### [PROBLEM TO WORK ON]
Return the listing below exactly, with the pictures dropped.

### [GIVEN RECORDS]
....................
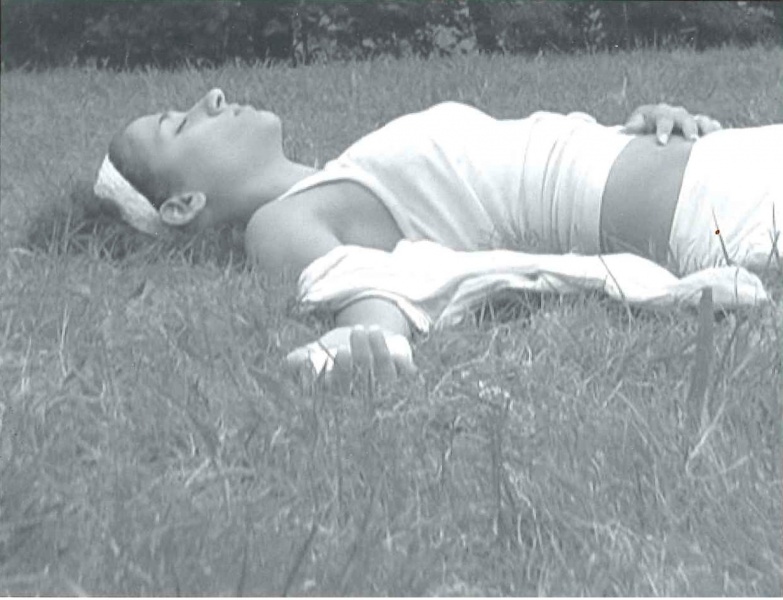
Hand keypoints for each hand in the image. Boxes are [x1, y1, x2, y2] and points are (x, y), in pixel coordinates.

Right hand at [285, 325, 416, 389]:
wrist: (370, 337)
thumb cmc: (340, 347)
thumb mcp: (319, 351)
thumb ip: (304, 357)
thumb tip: (290, 363)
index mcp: (342, 391)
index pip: (338, 388)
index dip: (337, 372)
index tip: (335, 351)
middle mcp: (365, 393)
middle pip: (362, 382)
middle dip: (357, 360)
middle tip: (351, 338)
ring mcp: (387, 385)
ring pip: (384, 375)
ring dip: (377, 351)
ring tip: (366, 329)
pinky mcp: (405, 374)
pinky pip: (406, 371)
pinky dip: (398, 357)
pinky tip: (385, 338)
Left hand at [622, 103, 721, 144]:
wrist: (653, 125)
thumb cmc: (642, 126)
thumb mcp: (636, 124)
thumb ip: (633, 125)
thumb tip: (624, 130)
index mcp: (660, 113)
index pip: (663, 119)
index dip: (663, 129)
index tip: (662, 142)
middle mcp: (677, 114)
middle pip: (685, 119)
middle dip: (689, 129)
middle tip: (691, 140)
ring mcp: (690, 119)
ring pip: (700, 120)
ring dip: (705, 129)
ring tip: (709, 139)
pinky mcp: (700, 125)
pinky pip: (710, 125)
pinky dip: (715, 129)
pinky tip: (720, 136)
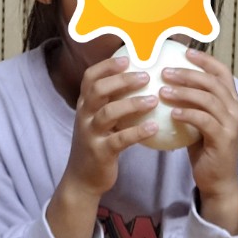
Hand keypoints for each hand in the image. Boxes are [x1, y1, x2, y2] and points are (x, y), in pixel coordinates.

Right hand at [47, 55, 156, 237]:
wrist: (83, 179)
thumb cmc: (98, 144)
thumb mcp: (99, 120)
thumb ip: (112, 102)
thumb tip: (139, 80)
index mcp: (85, 105)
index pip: (90, 77)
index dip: (107, 66)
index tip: (128, 58)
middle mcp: (84, 116)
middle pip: (98, 90)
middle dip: (121, 80)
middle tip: (146, 75)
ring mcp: (90, 134)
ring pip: (108, 113)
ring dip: (132, 103)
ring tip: (153, 99)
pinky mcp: (100, 152)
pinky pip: (120, 139)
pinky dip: (138, 132)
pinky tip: (154, 127)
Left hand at [160, 49, 237, 234]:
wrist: (218, 181)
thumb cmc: (205, 150)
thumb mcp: (199, 122)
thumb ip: (191, 103)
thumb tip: (165, 83)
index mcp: (231, 102)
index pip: (222, 72)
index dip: (205, 60)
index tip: (185, 51)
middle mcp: (235, 110)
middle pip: (213, 82)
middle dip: (189, 73)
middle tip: (165, 71)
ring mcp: (232, 124)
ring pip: (208, 99)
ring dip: (184, 92)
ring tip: (162, 90)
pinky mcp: (224, 139)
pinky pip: (204, 120)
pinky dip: (187, 113)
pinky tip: (171, 112)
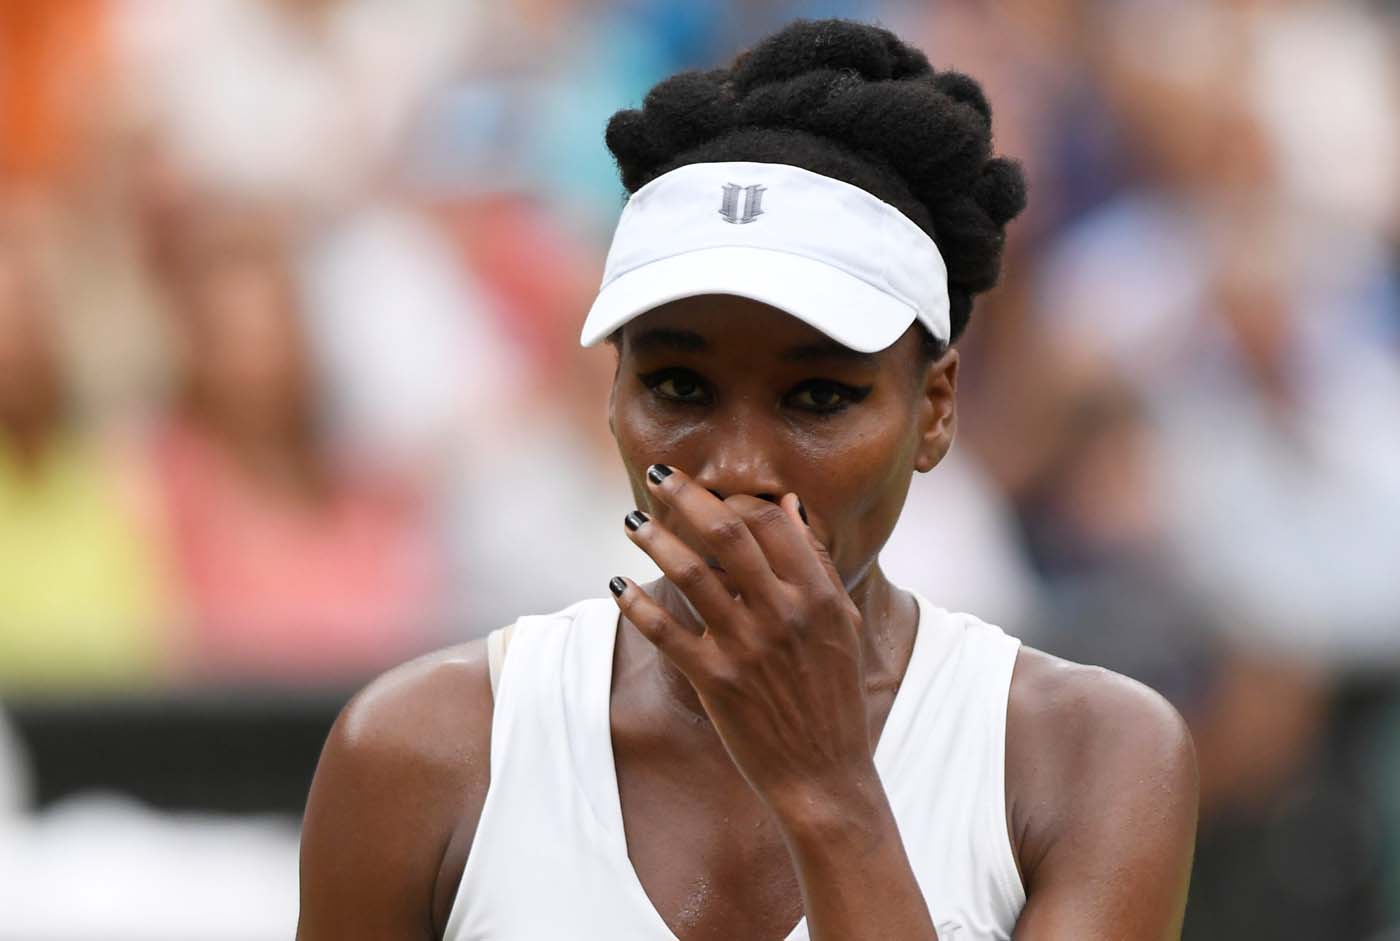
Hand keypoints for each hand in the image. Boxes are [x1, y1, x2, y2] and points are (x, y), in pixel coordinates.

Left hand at [610, 463, 877, 820]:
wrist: (824, 772)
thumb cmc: (832, 695)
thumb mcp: (841, 624)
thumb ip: (815, 564)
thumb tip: (787, 505)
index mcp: (818, 595)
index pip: (769, 521)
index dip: (734, 496)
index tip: (710, 490)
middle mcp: (783, 613)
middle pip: (726, 533)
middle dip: (685, 496)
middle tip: (657, 475)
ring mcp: (747, 647)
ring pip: (691, 574)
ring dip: (654, 540)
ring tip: (630, 522)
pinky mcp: (716, 681)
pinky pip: (666, 632)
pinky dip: (638, 604)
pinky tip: (617, 584)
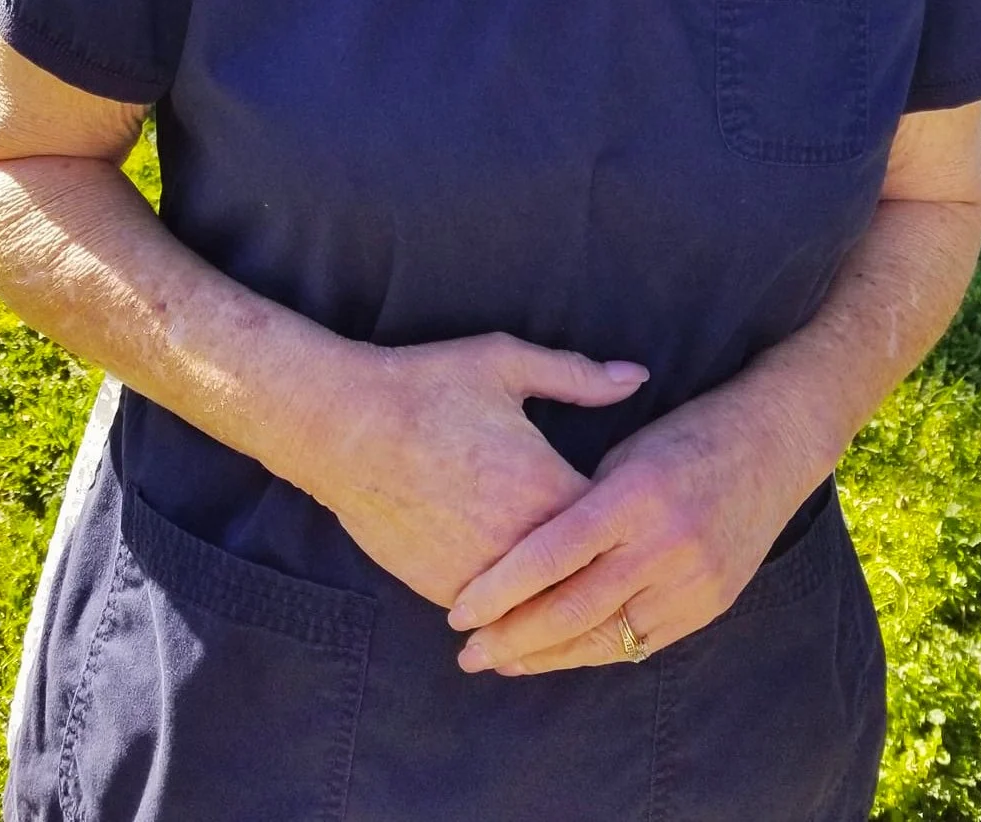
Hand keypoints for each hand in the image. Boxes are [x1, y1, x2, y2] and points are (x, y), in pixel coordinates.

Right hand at [290, 332, 647, 609]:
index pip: (616, 524)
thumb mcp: (507, 363)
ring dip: (562, 602)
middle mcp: (522, 540)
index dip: (630, 519)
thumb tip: (637, 376)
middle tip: (621, 567)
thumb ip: (579, 376)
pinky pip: (496, 616)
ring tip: (582, 594)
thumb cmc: (427, 386)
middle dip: (606, 572)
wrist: (343, 426)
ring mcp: (482, 575)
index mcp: (548, 485)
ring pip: (543, 609)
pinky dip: (515, 613)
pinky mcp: (445, 591)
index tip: (635, 512)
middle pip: (587, 578)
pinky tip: (528, 605)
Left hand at [444, 377, 815, 674]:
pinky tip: (558, 656)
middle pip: (573, 609)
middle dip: (512, 638)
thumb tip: (527, 556)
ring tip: (501, 662)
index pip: (551, 554)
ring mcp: (694, 581)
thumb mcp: (627, 451)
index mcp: (635, 494)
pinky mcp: (710, 605)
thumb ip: (582, 505)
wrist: (772, 445)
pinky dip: (594, 652)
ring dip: (547, 656)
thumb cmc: (685, 435)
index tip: (458, 611)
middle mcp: (666, 543)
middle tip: (467, 654)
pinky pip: (641, 642)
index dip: (499, 589)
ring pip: (606, 637)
....................
### [PROBLEM SOLUTION]
Hand keypoints for each hand in the image. Boxes are [x1, y1, x2, y2] and points are (x, y), in pixel coordinates.

Right hand at [285, 325, 416, 389]:
wrist: (370, 337)
thumb cmc: (340, 347)
thumb mcp: (319, 351)
thumb ip: (304, 357)
thumb tip: (290, 363)
index mcp: (342, 391)
index pip: (338, 388)
index dip: (337, 372)
index tip: (335, 351)
middle mcp: (365, 393)
middle pip: (362, 382)
middle dip: (357, 360)
middle tip: (351, 338)
ring mcp: (387, 385)
ring pip: (384, 375)
ring dip: (377, 351)
ring tip: (366, 329)
pinky mcp: (405, 374)
pinky pip: (406, 371)
pinky dip: (398, 357)
pinky tip: (385, 338)
Left hand at [622, 103, 721, 144]:
wrist: (653, 125)
thumb cmc: (642, 126)
thumb mcp: (636, 124)
thumb ip: (633, 125)
thumb tip: (624, 130)
index mcp: (660, 113)
index pip: (663, 119)
index dip: (663, 129)
index tip: (662, 142)
middle mcp: (677, 114)
middle pip: (685, 119)
middle dip: (689, 129)
middle tip: (691, 140)
ring mcp: (690, 119)
ring pip: (700, 120)
ring dip: (705, 129)
ring tip: (709, 139)
pinky mcp: (700, 125)
pinky pip: (710, 125)
pinky dip: (715, 129)
pinky tip: (720, 136)
Hand keypoints for each hand in the image. Boxes are [x1, y1, x2, y2] and points are (x, y), in pixel coordinates.

Right hand at [47, 55, 156, 237]:
wrist: (83, 179)
thumb cmc: (98, 144)
thumb mcp: (99, 120)
thumb ip: (112, 102)
thumb tip: (139, 80)
index mcp: (85, 105)
index pip: (90, 77)
index dip: (107, 66)
index tip: (128, 58)
middle mcp: (84, 116)
middle pip: (98, 90)
middle dip: (121, 80)
middle tip: (146, 75)
ring mcp: (90, 134)
ring pip: (108, 113)
ring dip: (132, 103)
ring tip: (153, 99)
pinky mcp: (100, 152)
pinky pip: (120, 139)
pinky dip: (138, 132)
pinky tip: (154, 127)
Left hand at [160, 49, 237, 234]:
wrist: (218, 181)
thumb cmc: (205, 150)
thumb mcp: (199, 122)
thumb ip: (191, 103)
thumb tip: (165, 83)
index mcp: (231, 102)
index pip: (222, 72)
index dip: (205, 60)
index tip: (185, 51)
middle mcp: (235, 110)
middle pip: (213, 82)
middle dip: (189, 73)
middle tip: (165, 71)
ring mcp: (232, 124)
ring pip: (208, 99)
ring dip: (184, 92)
ring tip: (162, 90)
pinky mcp: (224, 139)
pinky pip: (204, 120)
pinky dip: (187, 113)
pinky tip: (171, 112)
Hand keypoints for each hand in the image. Boxes are [x1, y1, x2, y2] and points are (x, y), in pixel coordinates.

Left hand at [610, 463, 877, 820]:
wrist: (824, 772)
thumb cmc: (832, 695)
thumb mcp: (841, 624)
thumb ip: (815, 564)
thumb tip: (787, 505)
index mcp: (818, 595)
index pip: (769, 521)
index dip: (734, 496)
index tip: (710, 490)
middle mcp: (783, 613)
middle pip: (726, 533)
middle dip: (685, 496)
middle tip: (657, 475)
ring mcp: (747, 647)
ring pip: (691, 574)
ring dip: (654, 540)
ring tip: (630, 522)
pinky mcp: (716, 681)
pinky pip: (666, 632)
pinky dip: (638, 604)
pinky tip: (617, 584)
Hand keypoints for each hand in the image. Boxes are [x1, y1, x2, y2] and points are (x, y), in pixel coordinates.

Right hand at [290, 332, 647, 609]:
index pip: (616, 524)
thumb mcp: (507, 363)
ring dip: (562, 602)
middle mcp: (522, 540)
index dip: (630, 519)
thumb tip: (637, 376)
middle tip: (621, 567)
thumb ip: (579, 376)
pinky pip: (496, 616)
ring tip: (582, 594)
thumb cmc: (427, 386)
middle dip: (606, 572)
wrist: (343, 426)
ring mcp: (482, 575)
index mcp: (548, 485)
ring pip: (543, 609)
pinky dip: (515, 613)
pinky mcp: (445, 591)
index tip: (635, 512)
middle pip: (587, 578)
pinky tip: (528, 605)
Left hand at [444, 377, 815, 674]:
pinky tip: (558, 656)
middle pip: (573, 609)
middle dip: (512, 638)
thumb tip: (527, 556)
ring tip: (501, 662)
index pip: (551, 554)
ring mcp: (694, 581)
thumb mcp: (627, 451)
index mcp: (635, 494)
pinky mcp: (710, 605)
thumb ip: (582, 505)
wrist: (772, 445)
pinky dip: (594, 652)
ring dip: (547, 656)
thumb cmc: (685, 435)
index tip: (458, 611)
middle mcp: (666, 543)
middle tip: (467, 654)
pinky pip: (641, 642)
index dip: (499, 589)
ring pip: (606, 637)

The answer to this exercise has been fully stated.